**과제 요구사항**
"locality: Prov. Murillo." 문구가 있는 행부터 "catalogue / barcode: US 3670948" 문구가 있는 행까지, 양 끝 행을 포함해 한 글자도 바꾸지 말고 다시 출력하세요.

**입력 자료**
===
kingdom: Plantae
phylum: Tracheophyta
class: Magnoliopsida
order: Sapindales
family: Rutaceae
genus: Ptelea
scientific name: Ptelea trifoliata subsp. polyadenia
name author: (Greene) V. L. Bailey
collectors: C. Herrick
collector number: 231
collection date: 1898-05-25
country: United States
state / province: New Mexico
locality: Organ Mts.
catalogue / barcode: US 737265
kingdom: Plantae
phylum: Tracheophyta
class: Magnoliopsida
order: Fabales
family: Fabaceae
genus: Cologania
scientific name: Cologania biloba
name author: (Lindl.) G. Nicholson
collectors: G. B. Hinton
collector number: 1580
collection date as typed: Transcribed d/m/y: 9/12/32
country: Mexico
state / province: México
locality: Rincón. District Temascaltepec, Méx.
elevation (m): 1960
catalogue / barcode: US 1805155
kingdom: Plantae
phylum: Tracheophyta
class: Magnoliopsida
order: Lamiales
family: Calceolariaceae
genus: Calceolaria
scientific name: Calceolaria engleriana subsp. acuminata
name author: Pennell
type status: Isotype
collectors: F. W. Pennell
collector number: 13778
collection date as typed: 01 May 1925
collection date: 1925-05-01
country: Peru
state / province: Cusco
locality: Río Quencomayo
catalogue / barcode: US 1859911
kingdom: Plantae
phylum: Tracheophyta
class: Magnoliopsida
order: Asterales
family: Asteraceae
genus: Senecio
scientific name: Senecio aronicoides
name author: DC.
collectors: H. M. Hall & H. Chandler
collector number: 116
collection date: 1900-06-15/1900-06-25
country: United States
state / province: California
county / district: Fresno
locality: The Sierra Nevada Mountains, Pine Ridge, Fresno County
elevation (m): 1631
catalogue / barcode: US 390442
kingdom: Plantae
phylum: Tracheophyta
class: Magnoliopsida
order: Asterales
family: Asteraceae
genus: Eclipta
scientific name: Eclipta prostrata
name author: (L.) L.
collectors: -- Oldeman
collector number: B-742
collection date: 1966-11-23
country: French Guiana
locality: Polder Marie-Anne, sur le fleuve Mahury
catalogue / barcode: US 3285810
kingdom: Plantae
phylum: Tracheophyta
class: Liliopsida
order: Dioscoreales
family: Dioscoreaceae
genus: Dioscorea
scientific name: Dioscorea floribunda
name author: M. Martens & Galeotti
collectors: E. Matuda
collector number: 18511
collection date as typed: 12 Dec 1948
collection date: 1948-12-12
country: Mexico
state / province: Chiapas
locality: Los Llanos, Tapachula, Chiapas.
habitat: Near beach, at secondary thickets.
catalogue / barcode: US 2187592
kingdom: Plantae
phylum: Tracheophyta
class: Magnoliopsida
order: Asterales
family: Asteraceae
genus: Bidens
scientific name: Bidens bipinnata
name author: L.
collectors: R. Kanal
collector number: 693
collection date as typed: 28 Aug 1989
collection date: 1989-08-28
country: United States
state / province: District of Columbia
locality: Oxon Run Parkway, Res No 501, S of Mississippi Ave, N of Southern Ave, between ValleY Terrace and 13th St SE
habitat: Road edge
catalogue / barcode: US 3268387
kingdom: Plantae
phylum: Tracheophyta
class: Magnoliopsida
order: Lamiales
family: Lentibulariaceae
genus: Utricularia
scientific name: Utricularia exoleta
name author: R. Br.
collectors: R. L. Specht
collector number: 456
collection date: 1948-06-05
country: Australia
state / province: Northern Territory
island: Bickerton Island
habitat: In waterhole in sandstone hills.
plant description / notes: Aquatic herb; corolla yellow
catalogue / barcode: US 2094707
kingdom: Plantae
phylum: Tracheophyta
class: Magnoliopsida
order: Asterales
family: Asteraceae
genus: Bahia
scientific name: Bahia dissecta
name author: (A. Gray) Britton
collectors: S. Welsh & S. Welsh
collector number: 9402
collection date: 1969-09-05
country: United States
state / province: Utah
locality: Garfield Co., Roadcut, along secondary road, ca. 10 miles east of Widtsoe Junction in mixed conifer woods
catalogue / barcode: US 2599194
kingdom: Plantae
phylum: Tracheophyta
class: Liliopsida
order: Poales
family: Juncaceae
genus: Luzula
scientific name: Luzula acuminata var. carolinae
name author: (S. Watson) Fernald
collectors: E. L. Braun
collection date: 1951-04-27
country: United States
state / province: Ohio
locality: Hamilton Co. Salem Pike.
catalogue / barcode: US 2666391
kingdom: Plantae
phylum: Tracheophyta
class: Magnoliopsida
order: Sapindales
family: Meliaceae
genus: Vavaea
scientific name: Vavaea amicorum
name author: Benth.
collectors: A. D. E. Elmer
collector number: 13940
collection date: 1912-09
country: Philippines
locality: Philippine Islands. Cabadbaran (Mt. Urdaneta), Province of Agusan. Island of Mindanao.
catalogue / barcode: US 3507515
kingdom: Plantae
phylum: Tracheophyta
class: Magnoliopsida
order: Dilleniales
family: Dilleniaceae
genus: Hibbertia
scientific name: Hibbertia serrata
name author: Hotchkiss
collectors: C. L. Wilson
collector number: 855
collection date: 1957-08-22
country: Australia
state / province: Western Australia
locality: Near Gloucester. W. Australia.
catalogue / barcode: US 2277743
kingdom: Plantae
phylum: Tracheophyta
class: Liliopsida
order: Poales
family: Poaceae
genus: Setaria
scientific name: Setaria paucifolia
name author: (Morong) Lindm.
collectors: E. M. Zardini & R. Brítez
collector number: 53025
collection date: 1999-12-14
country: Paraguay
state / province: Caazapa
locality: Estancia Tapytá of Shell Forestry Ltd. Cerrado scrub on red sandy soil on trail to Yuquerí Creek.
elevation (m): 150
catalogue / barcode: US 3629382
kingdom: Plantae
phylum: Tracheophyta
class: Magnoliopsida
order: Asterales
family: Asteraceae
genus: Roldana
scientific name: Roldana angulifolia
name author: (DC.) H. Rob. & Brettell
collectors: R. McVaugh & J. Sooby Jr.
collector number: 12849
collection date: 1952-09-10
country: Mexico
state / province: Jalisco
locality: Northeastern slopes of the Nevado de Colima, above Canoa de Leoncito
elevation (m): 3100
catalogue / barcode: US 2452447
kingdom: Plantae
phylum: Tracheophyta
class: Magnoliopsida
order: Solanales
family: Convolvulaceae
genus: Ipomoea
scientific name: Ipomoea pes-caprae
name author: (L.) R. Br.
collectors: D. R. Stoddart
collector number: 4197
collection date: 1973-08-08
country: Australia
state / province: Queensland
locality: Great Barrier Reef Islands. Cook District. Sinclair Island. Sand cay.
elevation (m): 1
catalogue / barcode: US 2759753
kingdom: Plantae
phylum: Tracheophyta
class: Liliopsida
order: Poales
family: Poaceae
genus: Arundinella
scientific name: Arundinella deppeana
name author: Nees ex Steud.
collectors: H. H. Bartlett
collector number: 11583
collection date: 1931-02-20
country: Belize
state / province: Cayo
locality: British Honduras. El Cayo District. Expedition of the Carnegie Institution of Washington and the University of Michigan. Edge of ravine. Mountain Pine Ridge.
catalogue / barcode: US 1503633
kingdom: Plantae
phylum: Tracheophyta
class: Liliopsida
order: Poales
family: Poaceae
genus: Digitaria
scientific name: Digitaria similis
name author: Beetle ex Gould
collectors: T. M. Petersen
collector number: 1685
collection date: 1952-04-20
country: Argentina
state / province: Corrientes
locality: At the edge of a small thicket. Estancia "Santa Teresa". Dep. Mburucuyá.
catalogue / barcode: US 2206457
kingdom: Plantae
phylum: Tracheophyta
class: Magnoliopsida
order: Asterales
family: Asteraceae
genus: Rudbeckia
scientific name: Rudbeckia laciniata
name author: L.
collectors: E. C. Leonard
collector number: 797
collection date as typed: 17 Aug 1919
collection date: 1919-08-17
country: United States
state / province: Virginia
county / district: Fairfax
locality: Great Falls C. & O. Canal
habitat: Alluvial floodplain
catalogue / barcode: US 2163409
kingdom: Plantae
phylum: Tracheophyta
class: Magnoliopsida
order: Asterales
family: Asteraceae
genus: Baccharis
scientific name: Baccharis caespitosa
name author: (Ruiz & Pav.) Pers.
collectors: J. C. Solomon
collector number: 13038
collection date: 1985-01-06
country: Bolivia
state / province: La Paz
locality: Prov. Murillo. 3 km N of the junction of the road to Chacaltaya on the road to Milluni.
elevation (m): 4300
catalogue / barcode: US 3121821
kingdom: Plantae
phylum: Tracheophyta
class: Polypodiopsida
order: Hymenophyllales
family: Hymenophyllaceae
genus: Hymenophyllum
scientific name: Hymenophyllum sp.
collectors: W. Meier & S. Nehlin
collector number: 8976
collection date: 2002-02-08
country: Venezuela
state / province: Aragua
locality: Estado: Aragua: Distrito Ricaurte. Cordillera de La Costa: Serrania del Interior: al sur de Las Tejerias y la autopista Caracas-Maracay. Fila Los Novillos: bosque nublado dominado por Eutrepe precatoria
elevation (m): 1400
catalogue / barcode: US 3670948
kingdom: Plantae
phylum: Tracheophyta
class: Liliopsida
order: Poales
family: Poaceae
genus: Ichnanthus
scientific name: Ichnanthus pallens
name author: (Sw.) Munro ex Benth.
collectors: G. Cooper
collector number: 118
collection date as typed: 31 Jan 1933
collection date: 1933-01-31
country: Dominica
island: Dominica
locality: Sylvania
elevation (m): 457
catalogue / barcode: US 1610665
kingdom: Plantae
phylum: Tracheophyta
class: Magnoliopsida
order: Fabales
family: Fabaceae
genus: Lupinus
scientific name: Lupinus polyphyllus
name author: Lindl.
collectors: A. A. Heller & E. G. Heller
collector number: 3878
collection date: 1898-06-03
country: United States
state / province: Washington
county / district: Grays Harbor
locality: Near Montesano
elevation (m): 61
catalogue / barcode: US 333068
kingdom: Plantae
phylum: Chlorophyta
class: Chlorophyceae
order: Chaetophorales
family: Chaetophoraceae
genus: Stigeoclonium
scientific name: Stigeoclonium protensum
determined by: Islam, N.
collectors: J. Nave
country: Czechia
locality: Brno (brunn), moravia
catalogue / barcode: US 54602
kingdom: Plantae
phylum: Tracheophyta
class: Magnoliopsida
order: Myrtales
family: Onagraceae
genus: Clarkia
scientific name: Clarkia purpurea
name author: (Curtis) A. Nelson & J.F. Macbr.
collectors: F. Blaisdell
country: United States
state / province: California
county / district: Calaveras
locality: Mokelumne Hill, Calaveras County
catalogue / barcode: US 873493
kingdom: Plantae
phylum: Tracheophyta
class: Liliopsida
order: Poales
===
**출력 결과**
locality: Prov. Murillo. 3 km N of the junction of the road to Chacaltaya on the road to Milluni.
elevation (m): 4300
catalogue / barcode: US 3121821
kingdom: Plantae
phylum: Tracheophyta
class: Polypodiopsida
order: Hymenophyllales
family: Hymenophyllaceae
genus: Hymenophyllum
scientific name: Hymenophyllum sp.
collectors: W. Meier & S. Nehlin
collector number: 8976
collection date: 2002-02-08
country: Venezuela
state / province: Aragua
locality: Estado: Aragua: Distrito Ricaurte. Cordillera de La Costa: Serrania del Interior: al sur de Las Tejerias y la autopista Caracas-Maracay. Fila Los Novillos: bosque nublado dominado por Eutrepe precatoria
elevation (m): 1400
catalogue / barcode: US 3670948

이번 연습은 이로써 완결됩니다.